As with most things concerning energy, China is setting the pace. But the main message here is that nuclear power is back, and the demand for nuclear fuel – uranium Oxide in the form of U3O8, commonly called “Yellow Cake” – can only increase. At the same time, mining output has been curtailed due to a prolonged period of low Uranium prices.

Here is the long-term Uranium price:

Uranium price

My take: The market for Uranium seems to be set up for a classic “capital cycle”, where demand exceeds supply, leading to substantial price increases.

In the Media

1. Heart of Darkness

I re-read Joseph Conrad’s classic over the holidays. It’s about an agent who sails up a river somewhere in Africa to find an ivory trader who has become a god-like figure among the local populace. The book explores subjects like colonialism, morality, and mental illness.

The movie “Apocolypse Now” – in my opinion, one of the best movies ever made – was based on this book. It’s not an easy read, but it is rewarding.

2. Joy

In his 300th posting of “The Red Hand Letters”, Nick Cave turned the tables on his readers and asked them:” Where or how do you find your joy?”

He hasn’t given feedback yet, but he did mention something that resonated with me, and I quote: “Joy continues to leap up, unafraid to find us.”

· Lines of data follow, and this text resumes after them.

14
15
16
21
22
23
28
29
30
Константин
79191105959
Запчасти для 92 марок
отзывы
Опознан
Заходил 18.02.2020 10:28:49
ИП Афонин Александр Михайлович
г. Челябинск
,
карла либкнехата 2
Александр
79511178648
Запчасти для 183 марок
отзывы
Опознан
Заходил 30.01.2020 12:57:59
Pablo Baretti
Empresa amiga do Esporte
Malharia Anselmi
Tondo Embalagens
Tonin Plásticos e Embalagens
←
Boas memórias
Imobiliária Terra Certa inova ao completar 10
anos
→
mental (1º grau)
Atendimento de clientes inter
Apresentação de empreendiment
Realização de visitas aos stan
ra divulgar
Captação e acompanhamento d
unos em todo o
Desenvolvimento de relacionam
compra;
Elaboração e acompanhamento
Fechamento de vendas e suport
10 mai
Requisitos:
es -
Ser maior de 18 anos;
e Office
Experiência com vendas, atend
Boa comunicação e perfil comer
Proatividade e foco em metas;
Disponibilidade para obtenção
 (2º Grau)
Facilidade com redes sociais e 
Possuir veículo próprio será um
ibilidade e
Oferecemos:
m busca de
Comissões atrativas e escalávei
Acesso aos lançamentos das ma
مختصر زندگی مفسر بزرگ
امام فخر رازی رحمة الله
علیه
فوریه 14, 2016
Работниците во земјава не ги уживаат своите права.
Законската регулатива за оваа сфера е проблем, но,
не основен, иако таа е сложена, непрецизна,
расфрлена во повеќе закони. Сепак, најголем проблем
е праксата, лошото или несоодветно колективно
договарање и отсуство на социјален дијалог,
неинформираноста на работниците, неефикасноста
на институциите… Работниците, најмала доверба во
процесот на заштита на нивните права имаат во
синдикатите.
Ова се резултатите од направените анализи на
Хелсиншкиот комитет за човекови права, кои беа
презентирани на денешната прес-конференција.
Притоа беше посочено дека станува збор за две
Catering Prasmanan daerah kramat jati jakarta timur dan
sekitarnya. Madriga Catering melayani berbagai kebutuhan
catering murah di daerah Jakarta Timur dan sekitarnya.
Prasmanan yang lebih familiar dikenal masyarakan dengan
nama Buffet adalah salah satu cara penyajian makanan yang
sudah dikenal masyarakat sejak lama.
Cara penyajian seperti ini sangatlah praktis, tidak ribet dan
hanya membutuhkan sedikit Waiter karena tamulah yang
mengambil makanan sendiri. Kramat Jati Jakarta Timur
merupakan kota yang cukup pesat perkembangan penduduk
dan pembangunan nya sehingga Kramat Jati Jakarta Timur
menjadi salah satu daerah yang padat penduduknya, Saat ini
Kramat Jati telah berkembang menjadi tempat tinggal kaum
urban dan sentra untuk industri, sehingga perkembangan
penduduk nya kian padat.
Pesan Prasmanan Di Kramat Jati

I can’t agree more. Despite everything that happens around us, both good and bad, now and then, a moment happens that can only be described as pure joy. And it is a great moment to live through.

Equally, now and then, someone steals a part of our joy. Interactions with such people should be avoided at all costs. It always seems to be the same person, and they most often find an (anonymous) home on social media.

I’m pretty active on X, and long ago, I decided not to be a joy-stealer. I broke that rule recently when I posted an unnecessarily sharp response to something JP Verster posted. I called him yesterday and apologised to him in person, and I am now doing so publicly. JP, may you continue to find a lot of joy in life, and may I not stand in your joy’s way again.

With that out of the way, all that’s left to say is Shana Tova to all my Jewish family, friends and readers. May the New Year bring you much joy!

Oh yes, and some holiday feedback. Amanda and I visited with our son Zac in London for a few days. Then, she left by train to visit her parents, and I followed her by bike. Here is my bike packing setup (I don’t camp!):

Bicycle

Over three days, I rode for almost 300km through the English countryside, using the app Komoot to navigate. It kept me off the busy roads and on the pretty ones:

English road

Then we were off to beautiful Nice in France, nestled in the foothills of the Alps:

Nice

We enjoyed good food and wine, but only once was it as fancy as this!

Jan

And beautiful cycling and swimming:

Piet and Amanda

That’s the town of Eze in the background; the final time trial in this year’s Tour de France also went past it.

Now we’re back. So be careful out there!